On December 4, 1511, Montesinos announced that the topic of his sermon would be based on Matthew 3,3: “I am a voice crying in the wilderness.” To a packed house, Montesinos ranted about the horrors he had seen. “Tell me, by what right or by what interpretation of justice do you keep these Indians in such a cruel and horrible servitude? By what authority have you waged such detestable wars against people who were once living so quietly and peacefully in their own land?” Montesinos continued, implying that the souls of any and all who owned slaves on Hispaniola were damned.

The colonists were stunned and outraged. Governor Columbus, responding to the petitions of the colonists, asked the Dominicans to punish Montesinos and retract all that he had said.
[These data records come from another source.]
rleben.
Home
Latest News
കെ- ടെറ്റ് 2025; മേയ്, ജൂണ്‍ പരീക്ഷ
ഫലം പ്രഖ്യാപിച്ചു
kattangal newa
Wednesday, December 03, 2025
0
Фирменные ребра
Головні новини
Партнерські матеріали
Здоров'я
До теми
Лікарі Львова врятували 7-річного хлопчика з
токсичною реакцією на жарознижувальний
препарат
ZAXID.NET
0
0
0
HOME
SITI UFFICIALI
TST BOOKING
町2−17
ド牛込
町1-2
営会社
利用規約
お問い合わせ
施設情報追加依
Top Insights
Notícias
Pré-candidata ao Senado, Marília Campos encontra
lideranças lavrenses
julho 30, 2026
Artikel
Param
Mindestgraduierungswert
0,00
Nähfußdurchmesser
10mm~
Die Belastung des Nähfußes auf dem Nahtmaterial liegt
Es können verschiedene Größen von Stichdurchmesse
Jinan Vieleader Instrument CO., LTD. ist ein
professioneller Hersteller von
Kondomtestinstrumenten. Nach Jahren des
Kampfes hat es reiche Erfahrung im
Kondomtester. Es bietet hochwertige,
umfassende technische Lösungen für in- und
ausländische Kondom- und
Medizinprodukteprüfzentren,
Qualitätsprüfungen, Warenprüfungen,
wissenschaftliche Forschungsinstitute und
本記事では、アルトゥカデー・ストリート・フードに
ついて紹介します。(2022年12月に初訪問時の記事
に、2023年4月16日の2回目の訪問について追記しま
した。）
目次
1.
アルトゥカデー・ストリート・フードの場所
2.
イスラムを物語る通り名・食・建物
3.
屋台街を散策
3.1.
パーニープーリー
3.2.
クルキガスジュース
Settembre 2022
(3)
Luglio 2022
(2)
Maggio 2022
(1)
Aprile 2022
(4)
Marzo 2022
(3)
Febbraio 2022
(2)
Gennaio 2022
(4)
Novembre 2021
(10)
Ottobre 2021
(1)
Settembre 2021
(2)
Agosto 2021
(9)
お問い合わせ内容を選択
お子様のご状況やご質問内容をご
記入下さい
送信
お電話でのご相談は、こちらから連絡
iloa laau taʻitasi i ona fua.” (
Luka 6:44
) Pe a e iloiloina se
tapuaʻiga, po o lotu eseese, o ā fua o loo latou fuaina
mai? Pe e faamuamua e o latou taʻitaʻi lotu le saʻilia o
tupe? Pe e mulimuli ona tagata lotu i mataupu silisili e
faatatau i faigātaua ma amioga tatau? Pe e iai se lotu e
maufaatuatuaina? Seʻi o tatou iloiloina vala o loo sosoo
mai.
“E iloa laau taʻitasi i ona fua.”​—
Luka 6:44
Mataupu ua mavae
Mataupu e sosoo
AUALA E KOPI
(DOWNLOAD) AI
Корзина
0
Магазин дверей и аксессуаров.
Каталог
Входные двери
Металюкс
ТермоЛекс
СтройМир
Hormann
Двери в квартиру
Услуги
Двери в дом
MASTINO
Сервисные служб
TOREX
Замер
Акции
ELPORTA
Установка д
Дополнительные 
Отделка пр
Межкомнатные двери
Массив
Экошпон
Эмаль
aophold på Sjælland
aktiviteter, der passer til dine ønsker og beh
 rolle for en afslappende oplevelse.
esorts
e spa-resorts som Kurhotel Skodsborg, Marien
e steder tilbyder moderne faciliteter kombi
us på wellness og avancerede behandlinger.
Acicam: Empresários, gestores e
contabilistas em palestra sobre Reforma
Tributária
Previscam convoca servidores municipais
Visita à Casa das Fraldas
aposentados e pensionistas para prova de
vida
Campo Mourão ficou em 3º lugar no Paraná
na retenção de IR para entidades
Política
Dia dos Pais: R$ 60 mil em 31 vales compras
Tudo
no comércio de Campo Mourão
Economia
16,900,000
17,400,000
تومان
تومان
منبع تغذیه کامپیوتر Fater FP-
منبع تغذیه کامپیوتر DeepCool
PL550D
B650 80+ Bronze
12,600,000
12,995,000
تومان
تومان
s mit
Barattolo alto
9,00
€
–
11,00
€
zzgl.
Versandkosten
The Dominicans refused and took things even further, informing Columbus that Montesinos spoke for all of them. The next week, Montesinos spoke again, and many settlers turned out, expecting him to apologize. Instead, he re-stated what he had before, and further informed the colonists that he and his fellow Dominicans would no longer hear confessions of slave-holding colonists, any more than they would those of highway robbers.

The Hispaniola Dominicans were (gently) rebuked by the head of their order in Spain, but continued to hold fast to their principles. Finally, King Fernando had to settle the matter. Montesinos traveled to Spain with Franciscan friar Alonso de Espinal, who represented the pro-slavery point of view. Fernando allowed Montesinos to speak freely, and was aghast at what he heard. He summoned a group of theologians and legal experts to consider the matter, and they met several times in 1512. The end results of these meetings were the 1512 Laws of Burgos, which guaranteed certain basic rights to New World natives living in Spanish lands.